● Dataset records:

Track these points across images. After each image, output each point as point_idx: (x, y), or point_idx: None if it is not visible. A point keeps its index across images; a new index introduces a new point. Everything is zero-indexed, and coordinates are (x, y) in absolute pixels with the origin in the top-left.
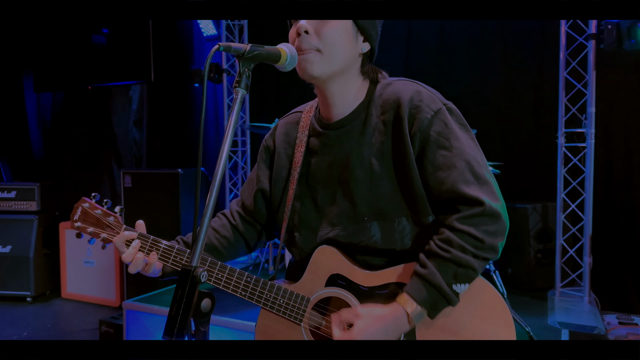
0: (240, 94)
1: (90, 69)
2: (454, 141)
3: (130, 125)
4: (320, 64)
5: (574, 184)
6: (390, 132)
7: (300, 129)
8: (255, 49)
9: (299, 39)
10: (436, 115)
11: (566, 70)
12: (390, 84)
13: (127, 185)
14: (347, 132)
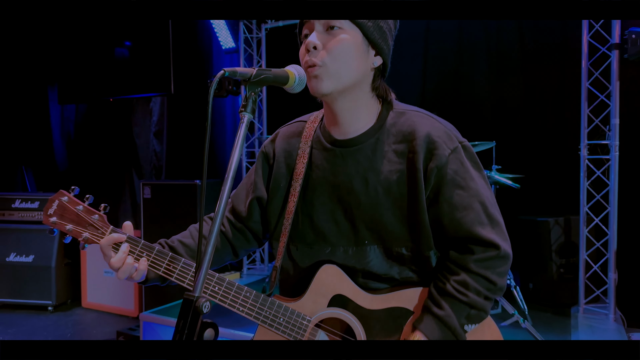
0: (246, 118)
1: (112, 81)
2: (470, 181)
3: (151, 137)
4: (330, 79)
5: (598, 197)
6: (402, 163)
7: (303, 139)
8: (262, 73)
9: (308, 55)
10: (453, 153)
11: (588, 80)
12: (404, 113)
13: (147, 197)
14: (355, 154)
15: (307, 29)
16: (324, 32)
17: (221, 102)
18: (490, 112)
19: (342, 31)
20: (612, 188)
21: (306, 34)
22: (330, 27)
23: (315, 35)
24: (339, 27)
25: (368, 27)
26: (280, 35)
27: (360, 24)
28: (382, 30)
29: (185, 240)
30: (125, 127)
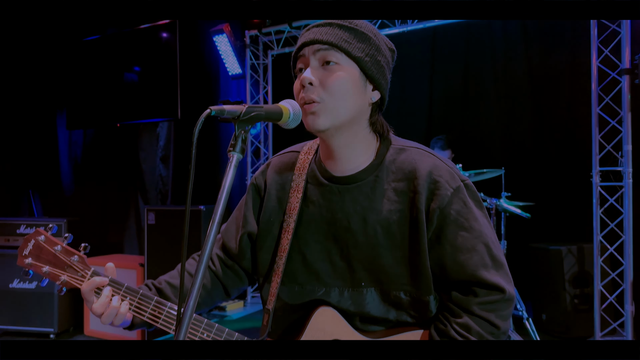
0: (235, 158)
1: (120, 106)
2: (473, 222)
3: (157, 162)
4: (327, 116)
5: (612, 225)
6: (402, 203)
7: (296, 172)
8: (253, 110)
9: (303, 91)
10: (455, 192)
11: (599, 106)
12: (404, 149)
13: (151, 222)
14: (353, 192)
15: (301, 63)
16: (319, 67)
17: (227, 127)
18: (498, 139)
19: (338, 67)
20: (627, 216)
21: (301, 68)
22: (326, 62)
23: (310, 71)
24: (335, 62)
25: (365, 62)
26: (286, 61)
27: (357, 58)
28: (380, 64)
29: (172, 281)
30: (132, 152)
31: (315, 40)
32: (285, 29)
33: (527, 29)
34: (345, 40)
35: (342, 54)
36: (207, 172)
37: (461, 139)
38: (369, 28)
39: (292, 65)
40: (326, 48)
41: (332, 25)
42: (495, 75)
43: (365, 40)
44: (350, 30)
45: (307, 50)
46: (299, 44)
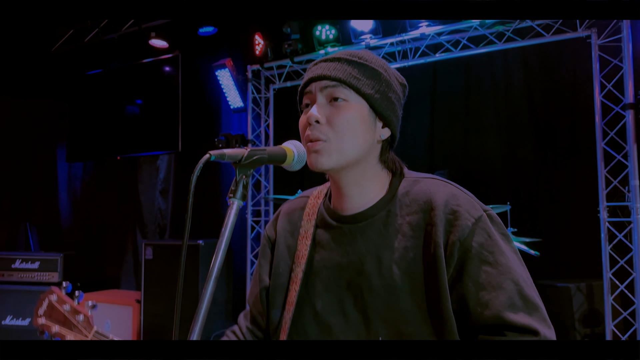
0: (235, 205)
1: (121, 139)
2: (499, 256)
3: (157, 195)
4: (331, 156)
5: (622, 262)
6: (418, 238)
7: (305, 217)
8: (255, 154)
9: (309, 128)
10: (477, 223)
11: (604, 140)
12: (418, 181)
13: (148, 257)
14: (364, 230)
15: (308, 99)
16: (327, 104)
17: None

● Aim of the task:
Skip every picture and return the lines above from the top through the one that contains "12: (390, 84)".

● Your solution:
Track these points across images. After each image, output each point as point_idx: (x, y), or point_idx: None if it is not visible. A point keeps its index across images; a new index introduces a new point. Everything is zero-indexed, and coordinates are (x, y) in absolute pixels with the origin in the top-left.
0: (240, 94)
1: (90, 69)
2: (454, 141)
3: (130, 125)
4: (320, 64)
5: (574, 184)
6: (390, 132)
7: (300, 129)
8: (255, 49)
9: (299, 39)
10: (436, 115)
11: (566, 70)
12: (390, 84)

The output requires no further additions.